It Will Always Be Yes

Our lives are shaped by those who love us and by those who refuse to love us” – John Powell

In discussing painful reunions with a friend of mine, she sent me this. She is an adoptee in a difficult reunion and I, of course, am a mother. Our reunions are at times mirror reflections of the other.

A recent bump in her reunion caused her to search for words to share with her mother.  She came upon these and in reading them, I was equally touched. 

I found the last paragraph particularly impactful for I can count the number of times my daughter has suggested I cannot, or should not, love her. 

As her mother, that is not an option for me and never was.   Whether she wants me to or not, I will always love her and will always be here.

"People act, and especially relate to other people, in accordance with the way they think of and feel about themselves.

I can easily trace your obnoxious behavior to the invisible roots of an unsuccessful struggle for self-esteem, until you hurt me. Then my own psychological scars begin to ache, and I stop thinking about you and your needs. I stop trying to understand you and I am tempted to hurt you. I must tell you this. It is very important that you know it. I want to offer you unconditional love. I really know you need it and I want to fulfill your needs so that you may be fully alive. But I am not able to do this. I am not able to give you the unconditional love you need. My own needs are too real, too limiting, too crippling. I can only say that I will do what I can. I can only ask you to be patient with me.

I want you to know that I do know what you need, even when I cannot give it to you. My own limitations and weakness will impede my performance, but I know that my greatest contribution to your life will be to help you love yourself, to think better and more gently on yourself, to accept your own limitations and more peacefully in the perspective of your whole person, which is uniquely valuable. To give you all that you need would require a wholeness in me that I do not have. I cannot always come through for you as you need me to. I am living at the outer rim of my own ideals, hanging on only with great effort. But I can promise you this much. I will try. I will try to always reflect to you your unique and unrepeatable value and worth. I will try to be a mirror to your beauty and goodness. I will try to read your heart, not your lips. I will always try to understand rather than judge you. I will never demand that you meet my expectations as the price of admission to my heart.

So do not ask me why I love you. Such a question could invite only the response of conditional love. I do not love you because you look a certain way or do certain things or practice certain virtues. Only ask me this: “Do you love me?” That I can answer: “Yes”. " – John Powell

10 Thoughts.

  1. So apropos. There truly are unconditional times. And times when my conditioning raises issues. We keep changing.

  2. Very powerful. My son’s pushing at me and testing my devotion is so tiring. I wish I could write words like these and he would get it. But he never will. Our relationship will always require “managing” — of his behavior, of my reactions. The only thing I can promise is to always love him. Trying to mirror his goodness, reflect his worth and value, understand and not judge. Right now, that feels too hard.

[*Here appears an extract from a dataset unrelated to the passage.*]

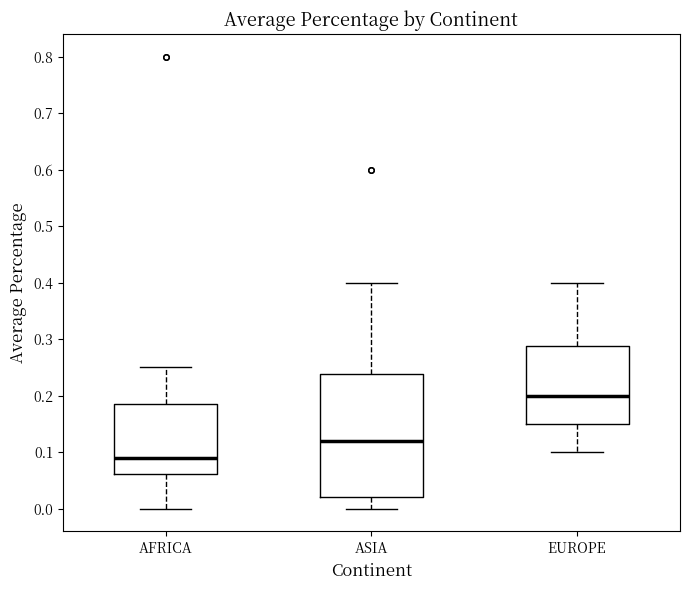

Reading left to right, read every box against the y-axis: the position of its median line, the range the box covers, and the ends of its whiskers. The values are not printed on the chart, so give them approximately, as read against the axis.

AFRICA: median 0.09, box 0.06 to 0.19, whiskers 0.00 to 0.25
ASIA: median 0.12, box 0.02 to 0.24, whiskers 0.00 to 0.40
EUROPE: median 0.20, box 0.15 to 0.29, whiskers 0.10 to 0.40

  3. These are words no child should ever have to express to a mother, I can see it in the reverse, but a child, even though an adult, should not have to feel this way. Oh, that we all be willing to learn from each lesson life brings us.
    Denise

  4. “These are words no child should ever have to express to a mother, I can see it in the reverse, but a child, even though an adult, should not have to feel this way.”
    I agree with you Denise. It was me who shared this with Suz. I first wrote a very angry statement to my mother, telling her to get out of my life if she wasn’t going to act like a mother… but knowing that would not help anything, I found this and send it instead. I do mean it and feel it… I just wish she was capable of acting like a mother… or even just an adult, more often than she does *sigh*.

  5. This reminds me of the day not so long ago when my nmom asked me “Why do you love me?” Uh….How do you answer such a question? I couldn’t answer the question. I just said, “Because I do.” I am not sure what she was looking for. Maybe I should have said, “Because you ARE my mother.”
    I have asked her a million questions in our years together, but never this one.

  6. I meant to comment on this, but didn’t. It minds me too much of things here where I am. I miss you chica!

  7. These words rang very true for me. Mother to child.
    When you discover your child has not been raised in a way that encouraged him to love himself, you hope that you can help that to happen. When things get a little rocky and you are under fire you have to keep reminding yourself of what you know in your heart. Sometimes that is very hard.
    Somebody warned me about this long ago and it has proven to be very true.
    Kris

  8. “So do not ask me why I love you. Such a question could invite only the response of conditional love. I do not love you because you look a certain way or do certain things or practice certain virtues. Only ask me this: “Do you love me?” That I can answer: “Yes”. ” – John Powell”
    I have been back numerous times to read and re-read this post. You’ve probably seen my traffic, *grin* I am so moved by the passage, especially this part.